Obama spoke from the Normandy American Cemetery and Memorial, where nearly 10,000 white marble tombstones sit on a bluff overlooking the site of the June 6, 1944, battle’s most violent fighting at Omaha Beach. He described D-Day’s violent scene in vivid terms, recalling that “by daybreak, blood soaked the water” and “thousands of rounds bit into flesh and sand.”

“We come to remember why America and our allies gave so much for the survival of liberty at its moment of maximum peril,” Obama said. “And we come to tell the story of the men and women who did it, so that it remains seared into the memory of the future world.”

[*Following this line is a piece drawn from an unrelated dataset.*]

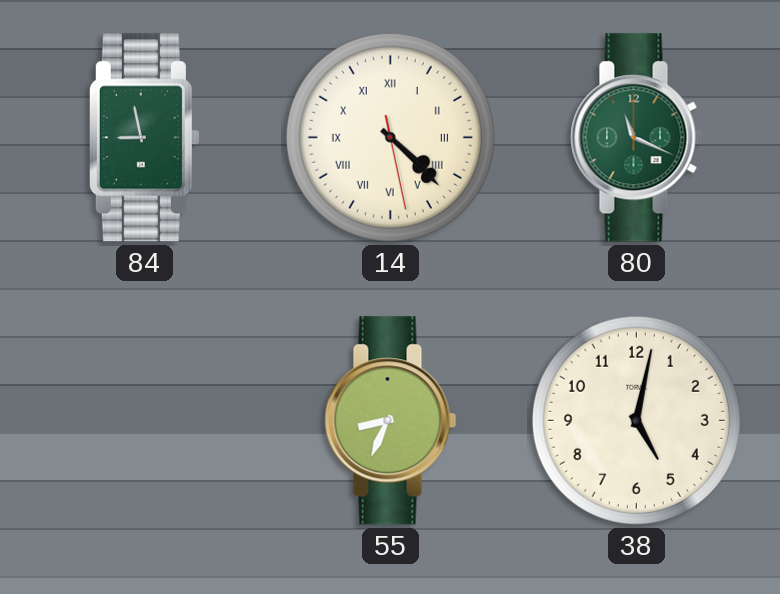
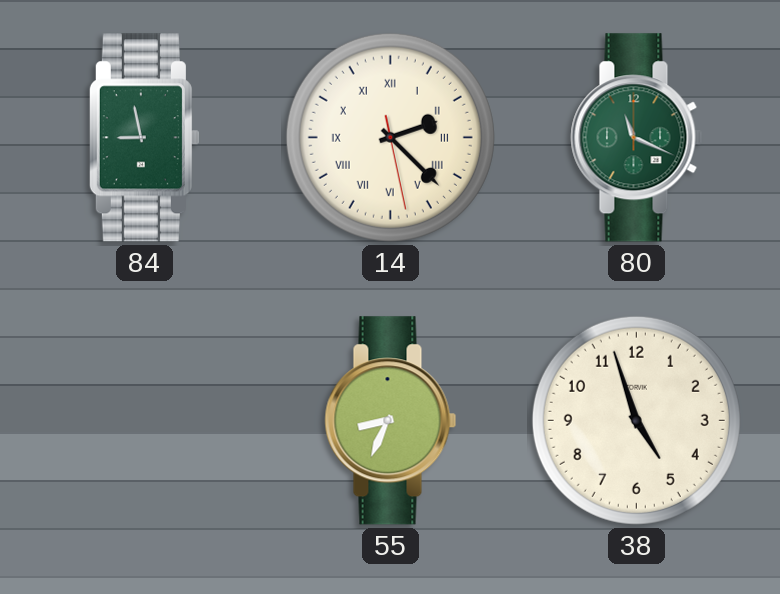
14: 4:22 -> 2:22
38: 5:02 -> 4:57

The anniversary commemoration was a gathering point for world figures in the midst of a current geopolitical crisis, with Russian President Vladimir Putin attending events along with leaders who are standing against his aggressive moves into Ukraine. All eyes promised to be on Putin and Obama, who were expected to have some interaction during a lunch for world leaders at the Chateau de Benouville.

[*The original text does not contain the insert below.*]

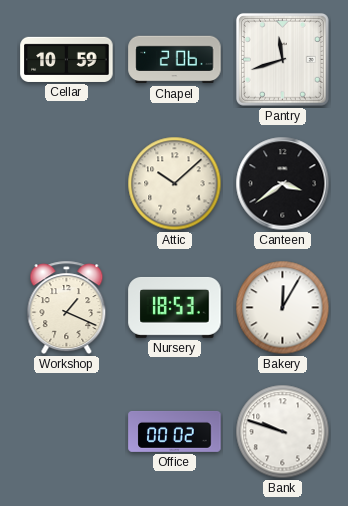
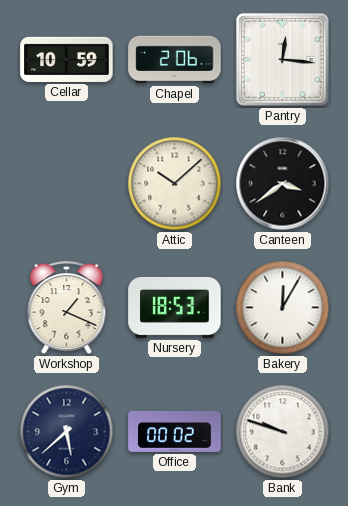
Pantry: 11:42 -> 12:16
Gym: none -> 5:38
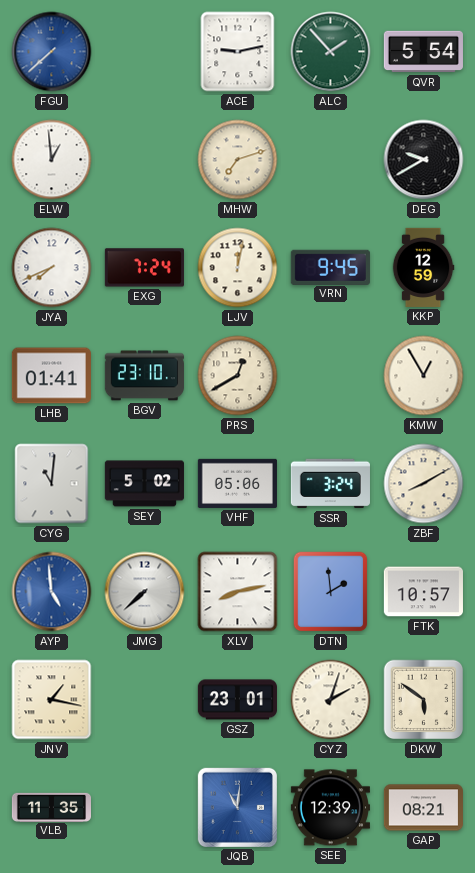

Obama’s speech at the morning ceremony came after he met privately with some of the dwindling number of surviving troops who fought Adolf Hitler’s Third Reich, along with those who have served since the terrorist attacks of Sept. 11, 2001.

He told the D-Day veterans, “Your legacy is in good hands.”

The president mentioned that his grandfather served in Patton’s Army and his grandmother was among the many women who went to work supporting the war effort back home, in her case on a B-29 bomber assembly line. Obama also singled out from the audience Sgt. 1st Class Cory Remsburg, an Army Ranger who served 10 deployments and was severely wounded by a roadside bomb in Afghanistan.

Obama recognized him at the emotional high-point of his State of the Union address earlier this year, after first meeting Remsburg five years ago at the Normandy commemoration.

“For in a time when it has never been more tempting to pursue narrow self-interest and slough off common endeavor, this generation of Americans, our men and women of war, have chosen to do their part as well,” Obama said.

“And someday, future generations, whether seventy or seven hundred years hence, will gather at places like this to honor them - and to say that these were generations of men and women who proved once again that the United States of America is and will remain the greatest force for freedom the world has ever known,” Obama said.